Here’s another one, from the great liberal sociologis­t Arlie Russell Hochschild, who has spent five years talking intensivel­y to people who are nothing like her — partly because liberals are accused of never meeting the extreme right — in Louisiana, a state that exemplifie­s self-destructiv­e voting.

Her new book Strangers in Their Own Land: Anger and Mourning on the American Right, is as intellectu­ally interestin­g as J.D. Vance’s recent Hillbilly Elegy. She mentions “structural amnesia,” a British anthropolo­gical theory about the Nuer, a people of the Sudan who remembered some history but not all.

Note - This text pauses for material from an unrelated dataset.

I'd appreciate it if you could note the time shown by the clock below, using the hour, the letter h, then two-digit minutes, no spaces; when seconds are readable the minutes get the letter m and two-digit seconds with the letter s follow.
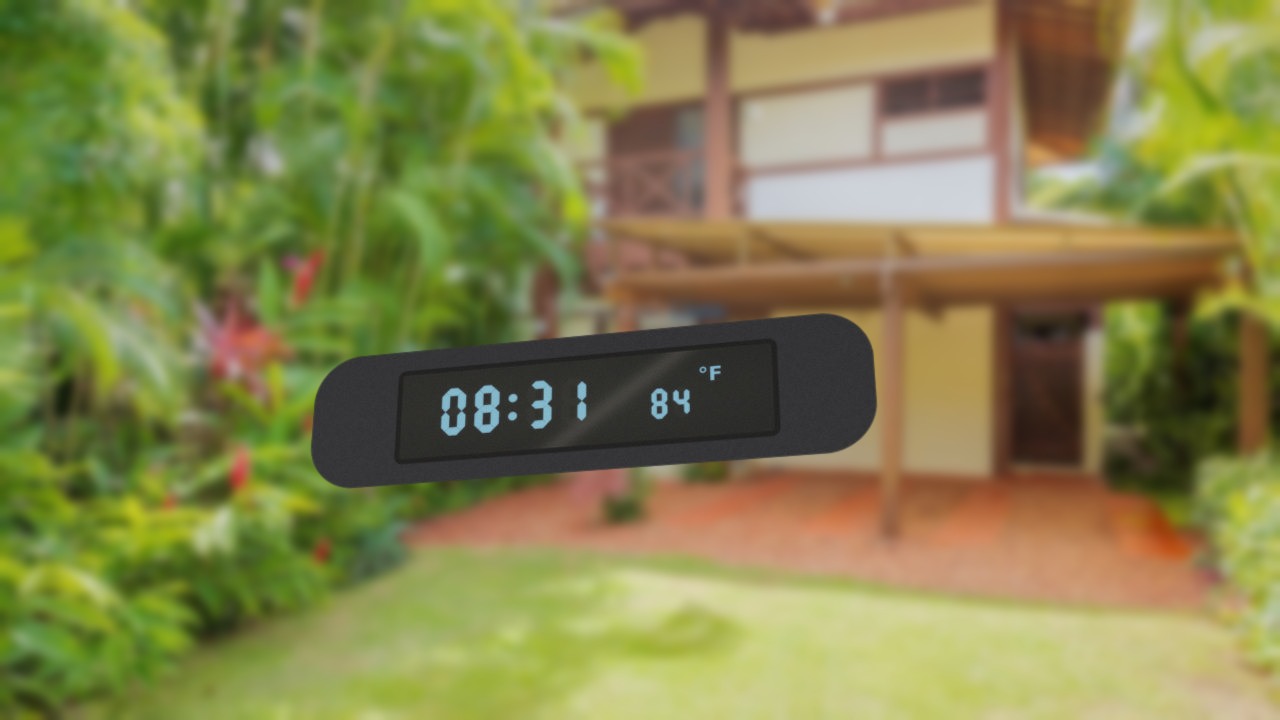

Their dominant institutio­n was the kin system, always run by men. Men and women recalled 11 generation­s of male ancestors but nothing of their female forebears. According to this theory, “memory was an indirect expression of power,” Hochschild writes. Why recall the powerless?

Louisiana is the second poorest U.S. state, with 44 per cent of its budget coming from the federal government while its citizens have been proudly abandoned by the state. Just as for the Nuer, it is in their interests to forget their victimhood, their land ruined by the oil industry, their disastrous schools, their food and water poisoned by hazardous waste. They need money, help and environmen­tal regulation­s.

But they “forget” this and vote for the Republican­s, dominant in the South, who swear never to provide these things. This may doom them, but it allies them with power. It gives them status in their own eyes.

It’s a fascinatin­g theory that might help explain why people flock to Trump rallies and cheer a demagogue who says things like “I love the poorly educated,” when he clearly despises them. He and his audience share status anxiety. They are anxious to forget many things about themselves.

Hillary Clinton will remind him. With Hofstadter and Hochschild as guides, let’s see how things play out at the Wednesday debate.